# DATA RECORDS:
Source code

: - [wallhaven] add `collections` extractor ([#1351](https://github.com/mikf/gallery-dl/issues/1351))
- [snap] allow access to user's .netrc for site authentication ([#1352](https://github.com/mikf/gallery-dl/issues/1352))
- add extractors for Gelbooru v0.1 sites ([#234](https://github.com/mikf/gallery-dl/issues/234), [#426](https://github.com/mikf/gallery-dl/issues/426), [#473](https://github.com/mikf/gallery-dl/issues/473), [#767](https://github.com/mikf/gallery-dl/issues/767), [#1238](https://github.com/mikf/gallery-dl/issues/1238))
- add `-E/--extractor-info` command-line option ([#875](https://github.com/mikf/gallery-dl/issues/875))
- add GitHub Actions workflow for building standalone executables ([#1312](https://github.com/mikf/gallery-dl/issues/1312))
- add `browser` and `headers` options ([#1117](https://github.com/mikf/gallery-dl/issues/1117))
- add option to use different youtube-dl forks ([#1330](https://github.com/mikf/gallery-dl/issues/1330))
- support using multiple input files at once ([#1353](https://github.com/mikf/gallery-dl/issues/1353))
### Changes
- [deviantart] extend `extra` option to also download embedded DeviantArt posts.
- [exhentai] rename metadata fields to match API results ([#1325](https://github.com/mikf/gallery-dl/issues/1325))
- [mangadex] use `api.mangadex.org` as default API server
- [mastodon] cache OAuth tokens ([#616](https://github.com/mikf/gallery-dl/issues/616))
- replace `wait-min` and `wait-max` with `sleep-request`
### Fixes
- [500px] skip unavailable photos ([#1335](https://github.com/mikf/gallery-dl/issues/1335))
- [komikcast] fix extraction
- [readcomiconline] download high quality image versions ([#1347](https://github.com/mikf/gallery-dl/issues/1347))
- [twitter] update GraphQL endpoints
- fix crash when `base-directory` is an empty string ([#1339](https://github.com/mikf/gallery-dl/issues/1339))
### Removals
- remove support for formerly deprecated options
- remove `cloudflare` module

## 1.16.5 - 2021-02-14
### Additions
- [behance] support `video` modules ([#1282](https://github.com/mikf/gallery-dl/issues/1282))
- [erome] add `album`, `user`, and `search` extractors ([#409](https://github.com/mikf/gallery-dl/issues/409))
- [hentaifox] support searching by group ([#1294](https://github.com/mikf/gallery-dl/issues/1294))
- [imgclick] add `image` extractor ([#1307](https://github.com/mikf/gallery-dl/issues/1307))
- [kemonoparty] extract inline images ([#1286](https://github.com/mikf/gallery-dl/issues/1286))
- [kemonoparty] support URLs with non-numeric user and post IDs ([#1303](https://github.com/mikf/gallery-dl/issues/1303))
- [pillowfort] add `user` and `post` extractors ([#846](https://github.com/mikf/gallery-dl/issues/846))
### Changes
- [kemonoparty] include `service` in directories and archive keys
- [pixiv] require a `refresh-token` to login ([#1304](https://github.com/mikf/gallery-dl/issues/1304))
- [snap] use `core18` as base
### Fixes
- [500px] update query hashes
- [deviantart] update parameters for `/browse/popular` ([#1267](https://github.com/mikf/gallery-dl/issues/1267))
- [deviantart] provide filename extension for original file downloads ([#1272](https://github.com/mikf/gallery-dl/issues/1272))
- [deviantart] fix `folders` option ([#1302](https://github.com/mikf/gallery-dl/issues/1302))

# TASK TO CARRY OUT:
Reproduce everything from the line containing "- [wallhaven] add" down to the line containing "- [snap] allow", including both of those lines.

# WRITTEN RESPONSE:
: - [wallhaven] add `collections` extractor ([#1351](https://github.com/mikf/gallery-dl/issues/1351))
- [snap] allow access to user's .netrc for site authentication ([#1352](https://github.com/mikf/gallery-dl/issues/1352))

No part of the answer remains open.